DNA condensation and self-aggregation of Escherichia coli Dps are coupled phenomena related to the properties of the N-terminus.

Nucleic Acids Res 2004 8;32(19):5935-44. Epub 2004 Nov 8.

C.N.R. Institute of Molecular Biology and Pathology, Department of Biochemical Sciences A. Rossi-Fanelli, University of Rome La Sapienza, 00185 Rome, Italy.
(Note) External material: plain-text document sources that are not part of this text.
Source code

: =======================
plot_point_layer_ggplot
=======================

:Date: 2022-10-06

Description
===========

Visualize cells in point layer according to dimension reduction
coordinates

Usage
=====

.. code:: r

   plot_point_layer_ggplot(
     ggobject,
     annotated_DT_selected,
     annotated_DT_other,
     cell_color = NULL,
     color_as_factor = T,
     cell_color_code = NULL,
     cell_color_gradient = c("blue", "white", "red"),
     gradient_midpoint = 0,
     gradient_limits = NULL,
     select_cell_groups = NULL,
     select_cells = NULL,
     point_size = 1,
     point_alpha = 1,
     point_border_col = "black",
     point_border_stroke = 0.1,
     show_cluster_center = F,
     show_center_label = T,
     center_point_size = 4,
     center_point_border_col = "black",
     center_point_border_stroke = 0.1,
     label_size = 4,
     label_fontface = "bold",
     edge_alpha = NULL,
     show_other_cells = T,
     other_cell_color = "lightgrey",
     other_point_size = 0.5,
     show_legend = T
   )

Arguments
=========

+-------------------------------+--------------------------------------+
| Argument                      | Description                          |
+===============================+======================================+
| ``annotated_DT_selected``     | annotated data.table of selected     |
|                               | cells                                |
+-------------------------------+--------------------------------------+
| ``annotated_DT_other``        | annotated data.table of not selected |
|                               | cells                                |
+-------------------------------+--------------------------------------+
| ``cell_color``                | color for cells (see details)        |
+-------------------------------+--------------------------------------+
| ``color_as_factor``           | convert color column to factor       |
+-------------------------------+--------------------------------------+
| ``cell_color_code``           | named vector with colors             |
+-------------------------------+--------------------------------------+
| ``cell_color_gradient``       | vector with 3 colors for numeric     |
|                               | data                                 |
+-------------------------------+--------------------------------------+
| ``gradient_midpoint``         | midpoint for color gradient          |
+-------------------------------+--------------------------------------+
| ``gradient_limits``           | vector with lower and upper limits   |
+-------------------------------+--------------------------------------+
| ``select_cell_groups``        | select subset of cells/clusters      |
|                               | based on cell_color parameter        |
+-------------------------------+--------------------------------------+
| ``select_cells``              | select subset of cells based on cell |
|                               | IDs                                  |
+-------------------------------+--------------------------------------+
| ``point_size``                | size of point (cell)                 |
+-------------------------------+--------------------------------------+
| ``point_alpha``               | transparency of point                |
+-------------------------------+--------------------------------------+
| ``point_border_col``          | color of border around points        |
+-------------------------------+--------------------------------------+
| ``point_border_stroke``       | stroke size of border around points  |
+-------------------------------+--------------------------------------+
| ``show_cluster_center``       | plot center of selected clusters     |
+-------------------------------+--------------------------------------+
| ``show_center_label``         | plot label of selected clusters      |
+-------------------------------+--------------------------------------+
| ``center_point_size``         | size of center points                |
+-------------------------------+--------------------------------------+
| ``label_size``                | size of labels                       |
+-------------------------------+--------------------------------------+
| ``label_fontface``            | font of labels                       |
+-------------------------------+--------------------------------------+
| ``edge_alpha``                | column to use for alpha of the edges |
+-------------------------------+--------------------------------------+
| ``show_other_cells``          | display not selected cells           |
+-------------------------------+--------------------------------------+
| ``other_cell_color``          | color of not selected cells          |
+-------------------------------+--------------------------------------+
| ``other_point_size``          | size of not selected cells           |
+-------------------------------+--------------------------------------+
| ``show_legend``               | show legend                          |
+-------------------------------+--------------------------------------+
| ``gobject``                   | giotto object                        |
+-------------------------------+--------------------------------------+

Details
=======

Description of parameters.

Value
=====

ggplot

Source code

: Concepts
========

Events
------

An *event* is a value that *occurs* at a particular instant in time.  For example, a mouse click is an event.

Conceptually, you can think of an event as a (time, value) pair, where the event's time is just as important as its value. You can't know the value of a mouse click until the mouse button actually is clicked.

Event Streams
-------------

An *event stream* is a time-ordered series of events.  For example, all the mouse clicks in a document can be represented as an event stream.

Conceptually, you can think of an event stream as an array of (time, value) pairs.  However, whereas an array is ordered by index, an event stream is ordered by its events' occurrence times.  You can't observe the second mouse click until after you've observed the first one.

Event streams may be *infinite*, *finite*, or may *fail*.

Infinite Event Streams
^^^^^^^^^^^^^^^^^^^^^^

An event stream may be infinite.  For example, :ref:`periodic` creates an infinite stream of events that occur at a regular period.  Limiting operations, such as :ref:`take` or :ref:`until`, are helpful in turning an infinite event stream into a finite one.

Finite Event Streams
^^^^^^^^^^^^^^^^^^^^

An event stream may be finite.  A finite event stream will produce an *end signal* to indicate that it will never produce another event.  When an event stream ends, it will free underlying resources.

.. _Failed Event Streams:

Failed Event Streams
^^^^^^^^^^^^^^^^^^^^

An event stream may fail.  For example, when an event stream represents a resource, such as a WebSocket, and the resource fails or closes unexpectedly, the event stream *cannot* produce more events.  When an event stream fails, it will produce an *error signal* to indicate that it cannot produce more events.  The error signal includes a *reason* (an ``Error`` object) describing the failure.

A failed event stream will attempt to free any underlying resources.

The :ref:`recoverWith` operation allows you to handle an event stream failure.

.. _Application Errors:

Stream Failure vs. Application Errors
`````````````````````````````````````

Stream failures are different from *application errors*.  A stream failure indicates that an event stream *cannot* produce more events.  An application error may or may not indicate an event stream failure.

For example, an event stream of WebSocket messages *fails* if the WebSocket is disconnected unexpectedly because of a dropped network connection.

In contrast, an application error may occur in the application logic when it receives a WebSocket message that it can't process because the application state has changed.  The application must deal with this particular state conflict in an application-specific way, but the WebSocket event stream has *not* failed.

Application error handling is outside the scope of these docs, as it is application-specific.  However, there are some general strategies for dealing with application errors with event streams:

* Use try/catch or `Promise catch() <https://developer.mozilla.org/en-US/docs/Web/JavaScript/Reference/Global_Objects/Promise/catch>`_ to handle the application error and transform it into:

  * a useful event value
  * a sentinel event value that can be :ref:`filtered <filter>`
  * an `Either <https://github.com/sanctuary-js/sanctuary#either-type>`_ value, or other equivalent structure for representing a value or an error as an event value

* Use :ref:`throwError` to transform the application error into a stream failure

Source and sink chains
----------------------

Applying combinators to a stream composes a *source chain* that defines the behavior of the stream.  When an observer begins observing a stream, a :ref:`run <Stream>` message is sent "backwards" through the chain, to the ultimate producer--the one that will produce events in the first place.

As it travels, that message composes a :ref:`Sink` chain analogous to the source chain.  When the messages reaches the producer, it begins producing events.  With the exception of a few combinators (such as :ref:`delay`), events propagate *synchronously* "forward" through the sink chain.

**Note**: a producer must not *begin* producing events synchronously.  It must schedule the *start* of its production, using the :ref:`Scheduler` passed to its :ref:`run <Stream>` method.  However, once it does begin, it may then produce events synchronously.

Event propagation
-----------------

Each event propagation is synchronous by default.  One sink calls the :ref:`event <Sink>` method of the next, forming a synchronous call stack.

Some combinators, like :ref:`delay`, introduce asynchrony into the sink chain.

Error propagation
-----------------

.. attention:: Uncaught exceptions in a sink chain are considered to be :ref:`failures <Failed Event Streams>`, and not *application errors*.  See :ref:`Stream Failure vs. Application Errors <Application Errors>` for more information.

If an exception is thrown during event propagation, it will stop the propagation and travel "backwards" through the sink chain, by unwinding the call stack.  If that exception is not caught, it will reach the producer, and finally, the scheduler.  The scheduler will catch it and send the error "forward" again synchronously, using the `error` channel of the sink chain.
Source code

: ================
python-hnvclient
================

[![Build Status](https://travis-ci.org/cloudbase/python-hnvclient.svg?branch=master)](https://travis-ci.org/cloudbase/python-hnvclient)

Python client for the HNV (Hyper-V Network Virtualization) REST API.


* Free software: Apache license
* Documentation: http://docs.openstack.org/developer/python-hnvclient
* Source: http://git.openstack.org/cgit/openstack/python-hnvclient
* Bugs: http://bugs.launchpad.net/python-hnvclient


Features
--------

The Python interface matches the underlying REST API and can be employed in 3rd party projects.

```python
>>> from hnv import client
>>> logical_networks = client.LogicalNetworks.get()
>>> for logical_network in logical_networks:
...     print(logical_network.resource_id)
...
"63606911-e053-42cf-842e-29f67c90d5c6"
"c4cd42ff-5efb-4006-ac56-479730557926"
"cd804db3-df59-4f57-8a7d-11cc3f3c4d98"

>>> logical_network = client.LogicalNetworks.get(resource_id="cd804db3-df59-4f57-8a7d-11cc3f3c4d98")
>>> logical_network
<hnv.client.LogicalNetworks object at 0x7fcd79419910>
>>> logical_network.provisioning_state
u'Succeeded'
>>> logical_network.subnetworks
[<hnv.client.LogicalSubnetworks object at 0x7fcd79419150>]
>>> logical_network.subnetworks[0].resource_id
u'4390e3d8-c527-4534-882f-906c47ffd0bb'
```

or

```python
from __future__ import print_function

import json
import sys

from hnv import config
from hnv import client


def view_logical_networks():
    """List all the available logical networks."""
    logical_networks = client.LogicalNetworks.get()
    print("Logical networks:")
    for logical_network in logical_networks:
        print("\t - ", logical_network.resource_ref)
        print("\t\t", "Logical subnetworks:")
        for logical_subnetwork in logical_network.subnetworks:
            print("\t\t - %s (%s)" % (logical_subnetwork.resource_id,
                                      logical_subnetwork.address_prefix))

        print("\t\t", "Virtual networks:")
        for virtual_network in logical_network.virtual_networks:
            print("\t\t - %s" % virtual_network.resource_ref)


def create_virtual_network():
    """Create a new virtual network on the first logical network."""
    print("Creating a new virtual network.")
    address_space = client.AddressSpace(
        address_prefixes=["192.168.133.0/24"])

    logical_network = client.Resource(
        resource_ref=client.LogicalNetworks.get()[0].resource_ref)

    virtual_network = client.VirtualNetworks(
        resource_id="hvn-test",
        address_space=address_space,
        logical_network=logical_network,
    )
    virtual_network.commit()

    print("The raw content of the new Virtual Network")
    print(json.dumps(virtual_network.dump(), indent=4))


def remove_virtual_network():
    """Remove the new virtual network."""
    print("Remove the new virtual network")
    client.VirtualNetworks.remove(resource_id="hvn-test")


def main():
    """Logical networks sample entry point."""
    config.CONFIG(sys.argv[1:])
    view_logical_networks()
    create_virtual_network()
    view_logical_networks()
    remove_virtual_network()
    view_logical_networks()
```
Escherichia coli Dps (DNA-binding proteins from starved cells) is the prototype of a DNA-protecting protein family expressed by bacteria under nutritional and oxidative stress. The role of the lysine-rich and highly mobile Dps N-terminus in DNA protection has been investigated by comparing the self-aggregation and DNA-condensation capacity of wild-type Dps and two N-terminal deletion mutants, DpsDelta8 and DpsDelta18, lacking two or all three lysine residues, respectively. Gel mobility and atomic force microscopy imaging showed that at pH 6.3, both wild type and DpsDelta8 self-aggregate, leading to formation of oligomers of variable size, and condense DNA with formation of large Dps-DNA complexes. Conversely, DpsDelta18 does not self-aggregate and binds DNA without causing condensation. At pH 8.2, DpsDelta8 and DpsDelta18 neither self-aggregate nor cause DNA condensation, a behavior also displayed by wild-type Dps at pH 8.7. Thus, Dps self-aggregation and Dps-driven DNA condensation are parallel phenomena that reflect the properties of the N-terminus. DNA protection against the toxic action of Fe(II) and H2O2 is not affected by the N-terminal deletions either in vitro or in vivo, in accordance with the different structural basis of this property.